Machine learning approach for predicting the arrival of downlink control information in 5G

Abstract

Over the past decade, remarkable advancements have been achieved in the domain of wireless communications leading to a widespread implementation of 5G technology in various critical applications. Simultaneously, the world of AI has been advancing at an incredibly rapid pace. The power of AI is used in multiple applications varying from healthcare and E-commerce to people's personal devices such as smartphones. It comes as no surprise that the usage of AI could be highly beneficial to 5G as well. Modern applications of 5G entail strict requirements for attributes such as the latency and reliability of the connection and it has been speculated that AI will play a crucial role in meeting these increasingly demanding requirements.

The purpose of this thesis is to investigate a potential application of AI, more specifically its subset machine learning, in the realm of 5G resource management. This thesis presents a machine learning approach designed to enhance the procedure of receiving downlink control information messages in 5G by predicting the correct time slots for their reception. This procedure holds great importance, as successfully receiving this message is a prerequisite for allocating resources needed for sending or receiving any real data with user equipment, such as smartphones.

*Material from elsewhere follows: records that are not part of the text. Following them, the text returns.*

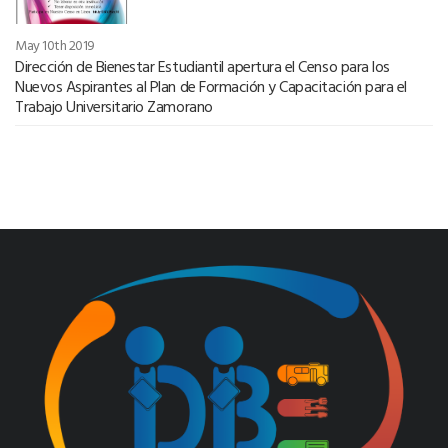
May 10th 2019
Dirección de Bienestar Estudiantil apertura el Censo para los
Nuevos Aspirantes al Plan de Formación y Capacitación para el
Trabajo Universitario Zamorano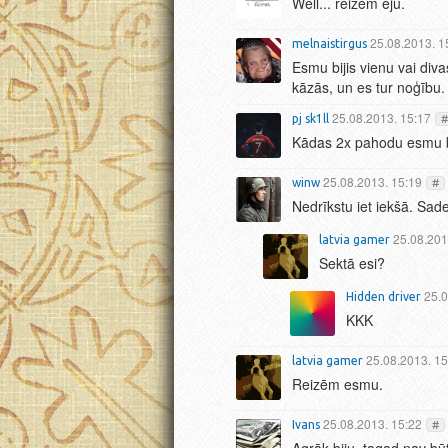
Well... reizēm eju.
25.08.2013. 1
melnaistirgus
Esmu bijis vienu vai diva
kāzās, un es tur noģību.
25.08.2013. 15:17
pj sk1ll
#
Kādas 2x pahodu esmu bij
25.08.2013. 15:19
winw
#
Nedrīkstu iet iekšā. Sad
25.08.201
latvia gamer
Sektā esi?
25.0
Hidden driver
KKK
25.08.2013. 15
latvia gamer
Reizēm esmu.
25.08.2013. 15:22
Ivans
#
Agrāk biju, tagad nav bū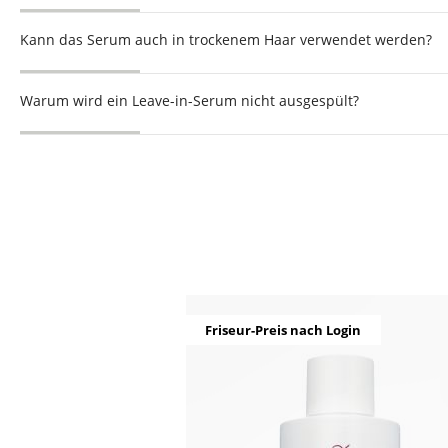
Kann das Serum auch in trockenem Haar verwendet werden?
Warum wird ein Leave-in-Serum nicht ausgespült?
Produktgalerie überspringen
Friseur-Preis nach Login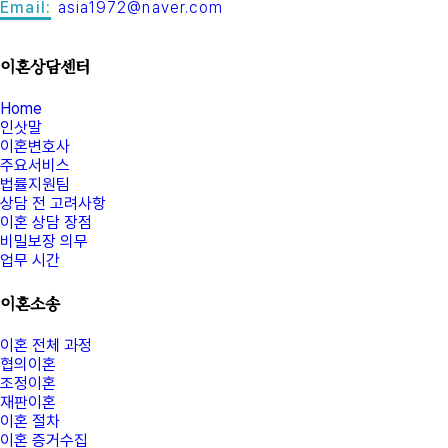
Email:
asia1972@naver.com
이혼상담센터
Home
인삿말
이혼변호사
주요서비스
법률지원팀
상담 전 고려사항
이혼 상담 장점
비밀보장 의무
업무 시간
이혼소송
이혼 전체 과정
협의이혼
조정이혼
재판이혼
이혼 절차
이혼 증거수집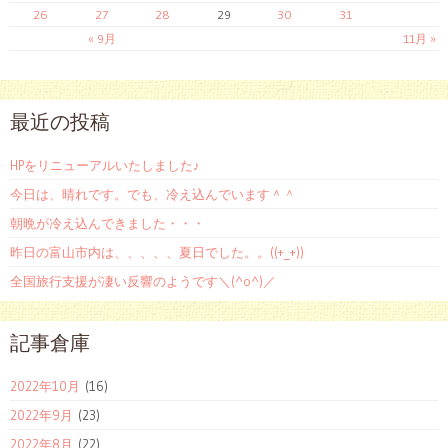
26
27
28
29
30
31
« 9月
11月 »
最近の投稿
HPをリニューアルいたしました♪
今日は、晴れです。でも、冷え込んでいます＾＾
朝晩が冷え込んできました・・・
昨日の富山市内は、、、、、夏日でした。。((+_+))
全国旅行支援が凄い反響のようです＼(^o^)／
記事倉庫
2022年10月
(16)
2022年9月
(23)
2022年8月
(22)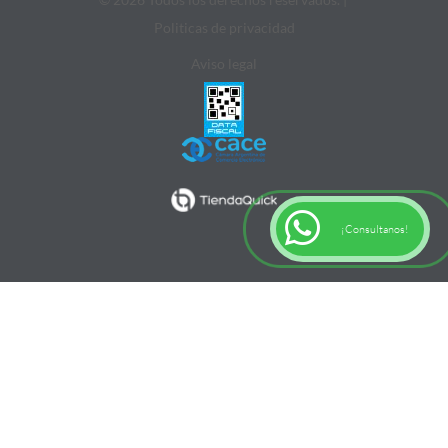
Politicas de privacidad
Aviso legal
¡Consultanos!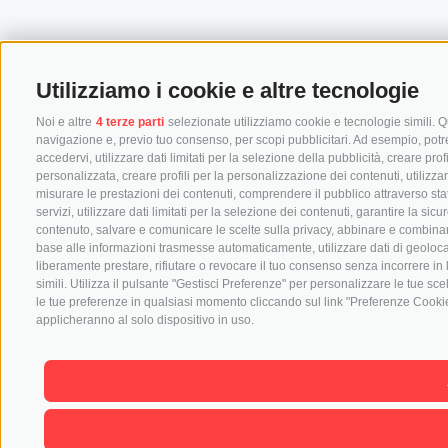
Utilizziamo i cookie e altre tecnologie
Noi e altre
4 terze parti
selezionate utilizziamo cookie e tecnologie simili. Qu
navigazione e, previo tuo consenso, per scopi pubblicitari. Ad esempio, potremm
accedervi, utilizzare dati limitati per la selezione della pubblicità, creare prof
personalizzata, creare profili per la personalizzazione dei contenuti, utilizza
misurare le prestazioni dei contenuti, comprendere il pubblico attraverso stat
servizi, utilizzare dati limitati per la selezione dei contenuti, garantire la si
contenuto, salvare e comunicare le scelte sulla privacy, abbinare e combinare dat
base alle informazioni trasmesse automaticamente, utilizzare dati di geolocal
liberamente prestare, rifiutare o revocare il tuo consenso senza incorrere in 
simili. Utilizza il pulsante "Gestisci Preferenze" per personalizzare le tue s
le tue preferenze in qualsiasi momento cliccando sul link "Preferenze Cookie"
applicheranno al solo dispositivo in uso.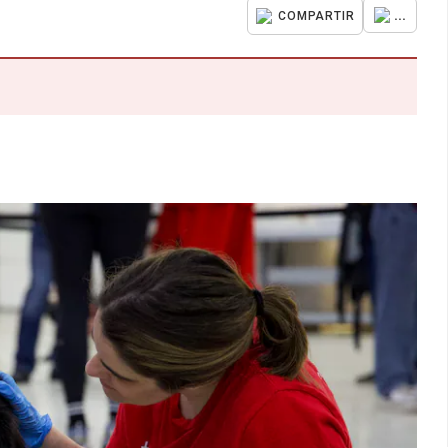
...
COMPARTIR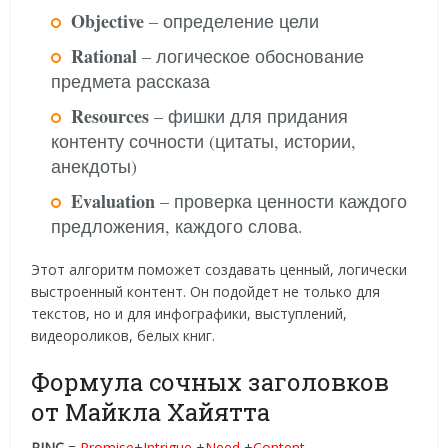
Objective
– определение цели
Rational
– логическое обоснование
предмета рассказа
Resources
– фишки для придания
контенту сочности (цитаты, истории,
анекдоты)
Evaluation
– проверка ценности каждого
предложения, каждого слова.
Этот алгоритм поможет создавать ценный, логически
выстроенный контент. Он подойдет не только для
текстов, но и для инфографики, выступлений,
видеороликов, белых книг.
Формула сочных заголовков
от Майкла Хайятта
PINC
=
Рromise
+
Intrigue
+
Need
+
Content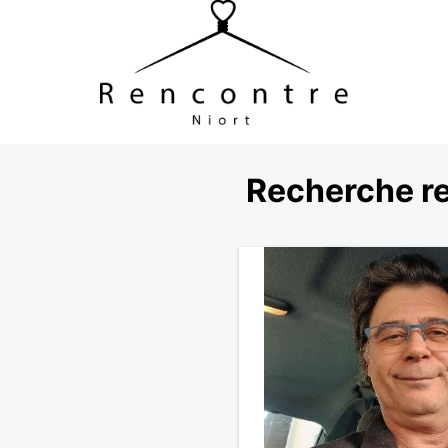
Recherche re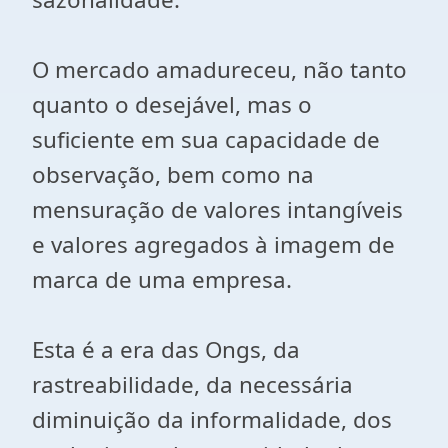
O mercado amadureceu, não tanto
quanto o desejável, mas o
suficiente em sua capacidade de
observação, bem como na
mensuração de valores intangíveis
e valores agregados à imagem de
marca de uma empresa.
Esta é a era das Ongs, da
rastreabilidade, da necessária
diminuição da informalidade, dos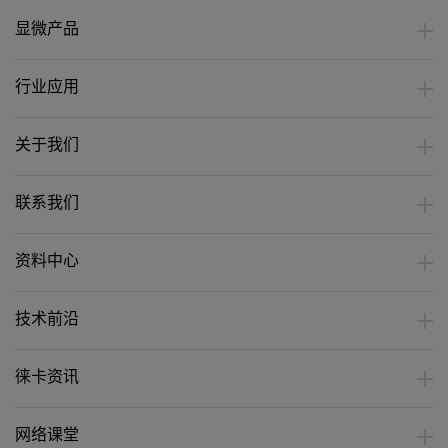
显微产品
行业应用
关于我们
联系我们
资料中心
技术前沿
徕卡资讯
网络课堂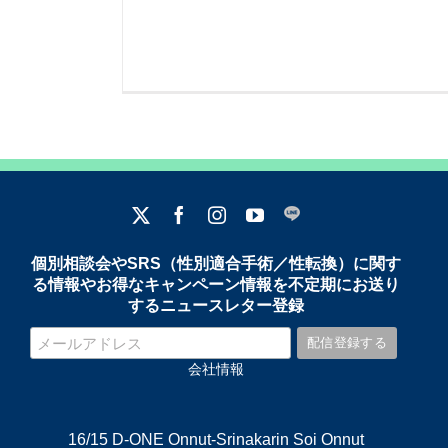
個別相談会やSRS（性別適合手術／性転換）に関す
る情報やお得なキャンペーン情報を不定期にお送り
するニュースレター登録
会社情報
16/15 D-ONE Onnut-Srinakarin Soi Onnut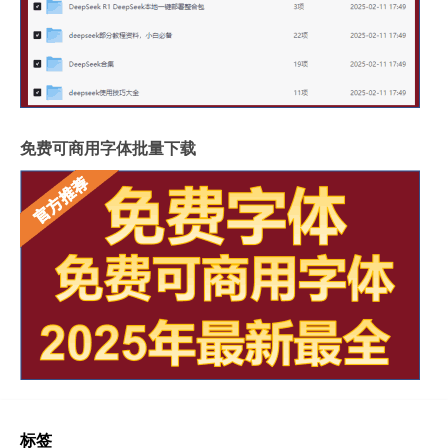
免费可商用字体批量下载
标签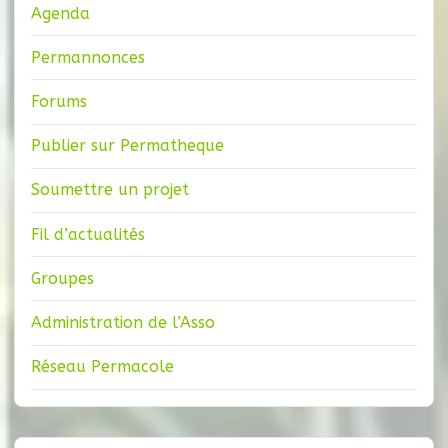
Agenda
Permannonces
Forums
Publier sur Permatheque
Soumettre un projet
Fil d’actualités
Groupes
Administration de l’Asso
Réseau Permacole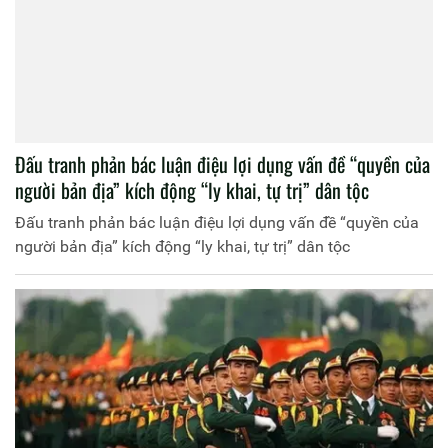
Đấu tranh phản bác luận điệu lợi dụng vấn đề “quyền của
người bản địa” kích động “ly khai, tự trị” dân tộc
Đấu tranh phản bác luận điệu lợi dụng vấn đề “quyền của
người bản địa” kích động “ly khai, tự trị” dân tộc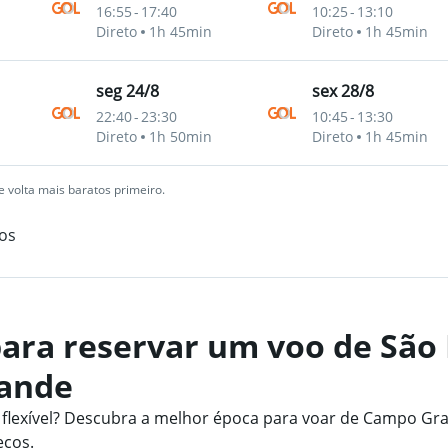
16:55
-
17:40
10:25
-
13:10
Direto
1h 45min
Direto
1h 45min
seg 24/8
sex 28/8
22:40
-
23:30
10:45
-
13:30
Direto
1h 50min
Direto
1h 45min
 volta mais baratos primeiro.
os
ara reservar um voo de São
ande
lexível? Descubra a melhor época para voar de Campo Gr
eços.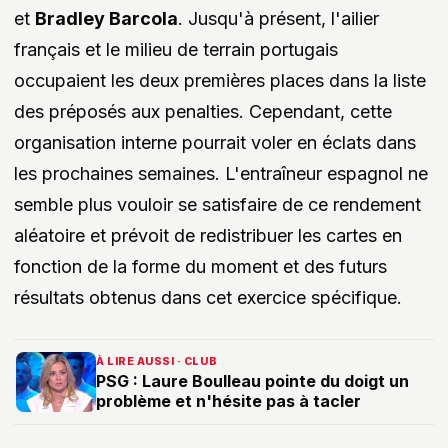
et
Bradley Barcola
. Jusqu'à présent, l'ailier
français et le milieu de terrain portugais
occupaient les deux premières places dans la liste
des préposés aux penalties. Cependant, cette
organisation interne pourrait voler en éclats dans
les prochaines semaines. L'entraîneur espagnol ne
semble plus vouloir se satisfaire de ce rendement
aléatoire et prévoit de redistribuer les cartes en
fonction de la forme du moment et des futurs
résultats obtenus dans cet exercice spécifique.
À LIRE AUSSI · CLUB
PSG : Laure Boulleau pointe du doigt un
problème et n'hésite pas à tacler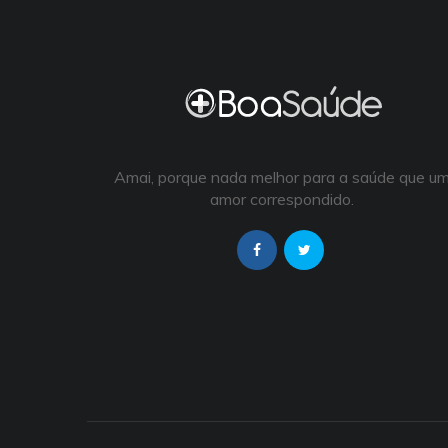
Amai, porque nada melhor para a saúde que u
amor correspondido.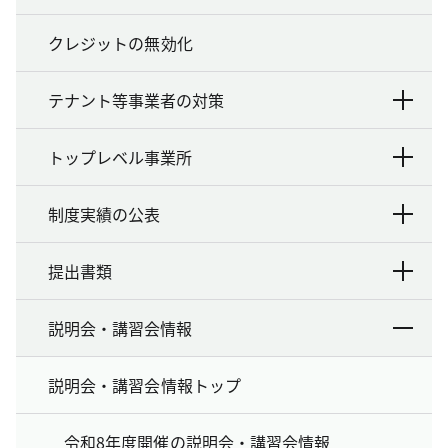
クレジットの無効化
テナント等事業者の対策
トップレベル事業所
制度実績の公表
提出書類
説明会・講習会情報
説明会・講習会情報トップ
令和8年度開催の説明会・講習会情報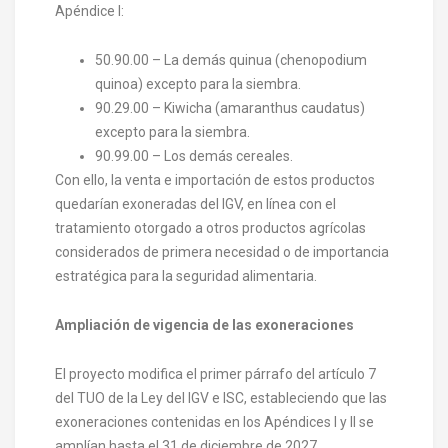
Apéndice I:
50.90.00 – La demás quinua (chenopodium
quinoa) excepto para la siembra.
90.29.00 – Kiwicha (amaranthus caudatus)
excepto para la siembra.
90.99.00 – Los demás cereales.
Con ello, la venta e importación de estos productos
quedarían exoneradas del IGV, en línea con el
tratamiento otorgado a otros productos agrícolas
considerados de primera necesidad o de importancia
estratégica para la seguridad alimentaria.
Ampliación de vigencia de las exoneraciones
El proyecto modifica el primer párrafo del artículo 7
del TUO de la Ley del IGV e ISC, estableciendo que las
exoneraciones contenidas en los Apéndices I y II se
amplían hasta el 31 de diciembre de 2027.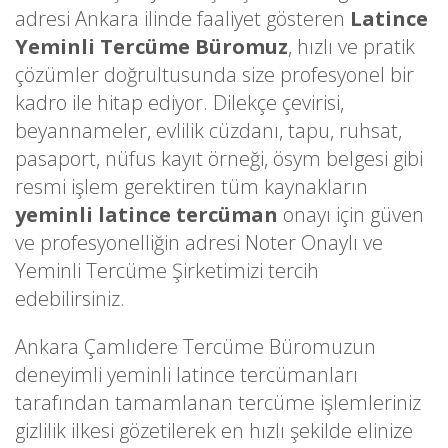
adresi Ankara ilinde faaliyet gösteren
Latince
Yeminli Tercüme Büromuz
, hızlı ve pratik
çözümler doğrultusunda size profesyonel bir
kadro ile hitap ediyor. Dilekçe çevirisi,
beyannameler, evlilik cüzdanı, tapu, ruhsat,
pasaport, nüfus kayıt örneği, ösym belgesi gibi
resmi işlem gerektiren tüm kaynakların
yeminli latince tercüman
onayı için güven
ve profesyonelliğin adresi Noter Onaylı ve
Yeminli Tercüme Şirketimizi tercih
edebilirsiniz.
Ankara Çamlıdere Tercüme Büromuzun
deneyimli yeminli latince tercümanları
tarafından tamamlanan tercüme işlemleriniz
gizlilik ilkesi gözetilerek en hızlı şekilde elinize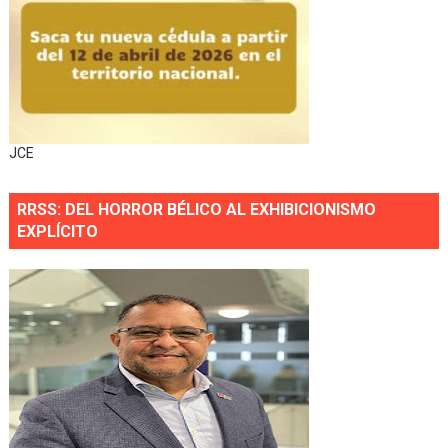
JCE
RRSS: DEL HORROR BÉLICO AL EXHIBICIONISMO
EXPLÍCITO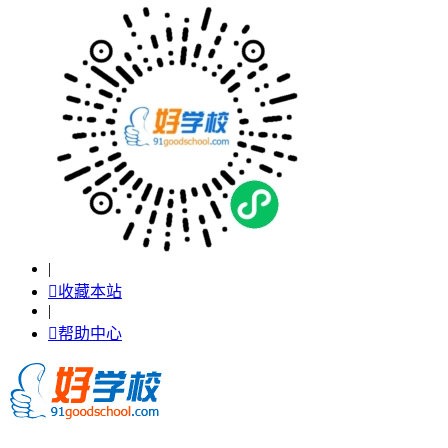
|

收藏本站
|

帮助中心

Correctly predicting future timings of the downlink control information would enable more optimized decision-making at the current time leading to a better overall performance of the 5G network.

To investigate this topic, an experiment is conducted to compare the performances of various machine learning models in addressing this specific problem. The goal of the experiment is to find out, how accurately these models can predict the arrival of the downlink control information for individual time slots. The data for the experiment is collected from various field tests conducted all around the world, representing authentic usage scenarios of 5G. In addition to evaluating the accuracies of the models, they will be also compared from a perspective of how feasible they would be for this particular application.

The results from the experiment highlight the great potential machine learning has for improving the performance of 5G networks. The models included in the experiment managed to predict the correct time slots for the downlink control information with quite high accuracy. While it is evident that further optimizations to the models are needed to meet the strict requirements modern 5G applications have, this thesis demonstrates that the current procedures used in the 5G could certainly benefit from the predictive power possessed by these machine learning models.